Guest post: This is about shutting up women who want to talk about women’s issues

Originally a comment by iknklast on They never accused.

You’re right, I have the right not to invite you to my party, and do it on the flimsiest of reasons. But you also have the right to complain about that, loudly, to all your friends, and anyone who will listen (and even to those who won’t, because they have a right to walk off while you’re talking). This isn’t about birthday parties, or even events. This is about an attitude that is becoming increasingly pervasive, where women are not only not being invited to events, they are being smeared as transphobic or TERF, and at times being disinvited to speak, or being invited to speak by one group who is then targeted or who is not permitted to bring in the person they would like at their party. This is more like if I do invite you to my party, and the next door neighbor comes around and says because they heard some vague hearsay, they’re not going to let you come to my party (or maybe landlord would be a better analogy, since there is a power relationship there).

In short, this is about shutting up women who want to talk about women’s issues.

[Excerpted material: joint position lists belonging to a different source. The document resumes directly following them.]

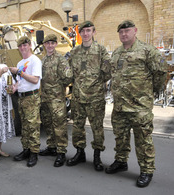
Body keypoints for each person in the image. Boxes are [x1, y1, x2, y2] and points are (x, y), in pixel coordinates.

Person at [105, 20, 167, 187]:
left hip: (139, 106)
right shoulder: (116, 53)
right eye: (121, 32)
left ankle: (147, 170)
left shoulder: (148, 51)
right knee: (121, 137)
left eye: (127, 31)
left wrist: (151, 91)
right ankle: (121, 161)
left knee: (143, 140)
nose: (124, 34)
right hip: (120, 106)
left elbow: (161, 72)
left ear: (135, 31)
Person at [66, 21, 111, 171]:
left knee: (97, 128)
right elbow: (69, 73)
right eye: (83, 31)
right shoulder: (74, 52)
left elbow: (107, 72)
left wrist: (95, 85)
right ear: (80, 34)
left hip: (95, 99)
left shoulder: (100, 50)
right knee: (78, 127)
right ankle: (80, 153)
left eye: (88, 31)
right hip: (78, 98)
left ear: (93, 32)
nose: (85, 34)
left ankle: (97, 156)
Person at [39, 34, 73, 167]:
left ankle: (61, 152)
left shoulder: (61, 59)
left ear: (56, 44)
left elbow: (68, 77)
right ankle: (52, 146)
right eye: (48, 43)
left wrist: (59, 86)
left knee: (59, 126)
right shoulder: (43, 60)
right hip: (45, 98)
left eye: (52, 43)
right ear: (45, 45)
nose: (50, 46)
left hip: (57, 99)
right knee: (48, 123)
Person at [9, 36, 42, 167]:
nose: (23, 48)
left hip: (32, 98)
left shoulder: (35, 60)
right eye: (20, 46)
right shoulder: (20, 63)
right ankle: (26, 150)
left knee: (33, 126)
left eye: (25, 45)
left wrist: (19, 72)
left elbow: (35, 80)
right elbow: (20, 82)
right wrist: (14, 87)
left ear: (29, 45)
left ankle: (34, 153)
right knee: (24, 126)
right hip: (22, 97)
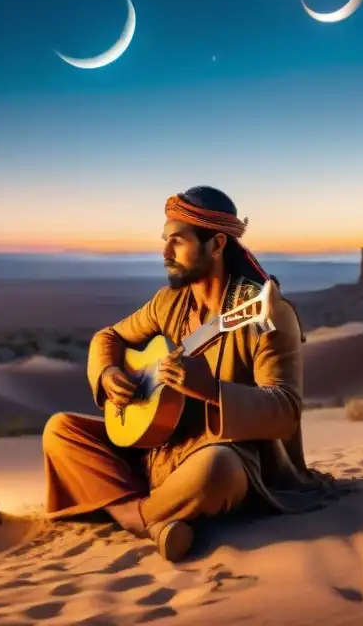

This is a longstanding, pervasive problem that goes back through recorded history (and probably further). This is about finding a lever where progressive, feminist women are willing to shut down conversation about women, keeping us still down in a place where we are unable to talk about the things that concern women. A woman who questions the essentialness of gender is a pariah in many of these circles.

Of course, many of these women have other fora in which they can speak, and they are published widely. It isn’t that their voices are totally silenced. It’s that there is a progressing trend to shut down the entire concept of women and women’s issues, and persuade people to view those women who promote “the wrong kind” of feminism (or who someone vaguely perceives as promoting “the wrong kind” of feminism) as being evil, racist, transphobic monsters. And yes, I use the word monster advisedly. That seems to me to be the ultimate goal, given the language and the heated rhetoric surrounding these women.

This is more about people trying to claim these women are like Rush Limbaugh than it is about any situation that has shut down Rush Limbaugh.